++++ Data ++++

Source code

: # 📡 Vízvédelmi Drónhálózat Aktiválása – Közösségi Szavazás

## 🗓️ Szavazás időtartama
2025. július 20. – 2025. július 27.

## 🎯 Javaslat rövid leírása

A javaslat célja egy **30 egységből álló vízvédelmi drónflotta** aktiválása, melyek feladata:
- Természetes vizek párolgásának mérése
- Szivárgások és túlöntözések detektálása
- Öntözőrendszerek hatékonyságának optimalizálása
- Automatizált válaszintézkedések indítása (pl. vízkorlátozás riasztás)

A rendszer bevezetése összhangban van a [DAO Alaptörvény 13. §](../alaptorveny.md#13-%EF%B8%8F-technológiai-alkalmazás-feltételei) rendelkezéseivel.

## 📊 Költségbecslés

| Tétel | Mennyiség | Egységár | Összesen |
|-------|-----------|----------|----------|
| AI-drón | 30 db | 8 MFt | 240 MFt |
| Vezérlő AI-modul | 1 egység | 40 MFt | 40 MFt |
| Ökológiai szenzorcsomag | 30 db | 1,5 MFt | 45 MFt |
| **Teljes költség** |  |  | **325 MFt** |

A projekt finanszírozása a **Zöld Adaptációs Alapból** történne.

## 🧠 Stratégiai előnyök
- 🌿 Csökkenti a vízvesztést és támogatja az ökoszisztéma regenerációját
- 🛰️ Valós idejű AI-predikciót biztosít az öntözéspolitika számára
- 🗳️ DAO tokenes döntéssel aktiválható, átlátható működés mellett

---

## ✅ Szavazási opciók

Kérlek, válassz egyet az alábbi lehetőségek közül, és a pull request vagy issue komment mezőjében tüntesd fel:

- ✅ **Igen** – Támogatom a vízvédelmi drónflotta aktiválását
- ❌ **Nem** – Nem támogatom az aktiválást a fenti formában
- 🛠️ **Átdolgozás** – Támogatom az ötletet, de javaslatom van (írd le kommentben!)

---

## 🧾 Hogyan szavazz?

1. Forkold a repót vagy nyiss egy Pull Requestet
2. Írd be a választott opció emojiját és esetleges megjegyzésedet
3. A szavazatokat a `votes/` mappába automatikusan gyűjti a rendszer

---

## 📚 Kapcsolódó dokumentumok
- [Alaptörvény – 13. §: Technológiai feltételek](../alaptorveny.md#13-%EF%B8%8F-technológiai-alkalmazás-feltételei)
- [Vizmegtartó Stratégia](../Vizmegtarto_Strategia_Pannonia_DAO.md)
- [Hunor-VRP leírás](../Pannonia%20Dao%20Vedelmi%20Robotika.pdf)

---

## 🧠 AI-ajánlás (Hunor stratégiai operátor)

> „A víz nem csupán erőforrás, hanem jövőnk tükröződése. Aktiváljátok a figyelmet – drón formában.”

++++

Exercise:
Return each line of the data exactly as written above.

Output:
Source code

: # 📡 Vízvédelmi Drónhálózat Aktiválása – Közösségi Szavazás

## 🗓️ Szavazás időtartama
2025. július 20. – 2025. július 27.

## 🎯 Javaslat rövid leírása

A javaslat célja egy **30 egységből álló vízvédelmi drónflotta** aktiválása, melyek feladata:
- Természetes vizek párolgásának mérése
- Szivárgások és túlöntözések detektálása
- Öntözőrendszerek hatékonyságának optimalizálása
- Automatizált válaszintézkedések indítása (pl. vízkorlátozás riasztás)

A rendszer bevezetése összhangban van a [DAO Alaptörvény 13. §](../alaptorveny.md#13-%EF%B8%8F-technológiai-alkalmazás-feltételei) rendelkezéseivel.

## 📊 Költségbecslés

| Tétel | Mennyiség | Egységár | Összesen |
|-------|-----------|----------|----------|
| AI-drón | 30 db | 8 MFt | 240 MFt |
| Vezérlő AI-modul | 1 egység | 40 MFt | 40 MFt |
| Ökológiai szenzorcsomag | 30 db | 1,5 MFt | 45 MFt |
| **Teljes költség** |  |  | **325 MFt** |

A projekt finanszírozása a **Zöld Adaptációs Alapból** történne.

## 🧠 Stratégiai előnyök
- 🌿 Csökkenti a vízvesztést és támogatja az ökoszisztéma regenerációját
- 🛰️ Valós idejű AI-predikciót biztosít az öntözéspolitika számára
- 🗳️ DAO tokenes döntéssel aktiválható, átlátható működés mellett

---

## ✅ Szavazási opciók

Kérlek, válassz egyet az alábbi lehetőségek közül, és a pull request vagy issue komment mezőjében tüntesd fel:

- ✅ **Igen** – Támogatom a vízvédelmi drónflotta aktiválását
- ❌ **Nem** – Nem támogatom az aktiválást a fenti formában
- 🛠️ **Átdolgozás** – Támogatom az ötletet, de javaslatom van (írd le kommentben!)

---

## 🧾 Hogyan szavazz?

1. Forkold a repót vagy nyiss egy Pull Requestet
2. Írd be a választott opció emojiját és esetleges megjegyzésedet
3. A szavazatokat a `votes/` mappába automatikusan gyűjti a rendszer

---

## 📚 Kapcsolódó dokumentumok
- [Alaptörvény – 13. §: Technológiai feltételek](../alaptorveny.md#13-%EF%B8%8F-technológiai-alkalmazás-feltételei)
- [Vizmegtartó Stratégia](../Vizmegtarto_Strategia_Pannonia_DAO.md)
- [Hunor-VRP leírás](../Pannonia%20Dao%20Vedelmi%20Robotika.pdf)

---

## 🧠 AI-ajánlás (Hunor stratégiai operátor)

> „A víz nem csupán erőforrás, hanem jövőnk tükröződése. Aktiváljátok a figyelmet – drón formában.”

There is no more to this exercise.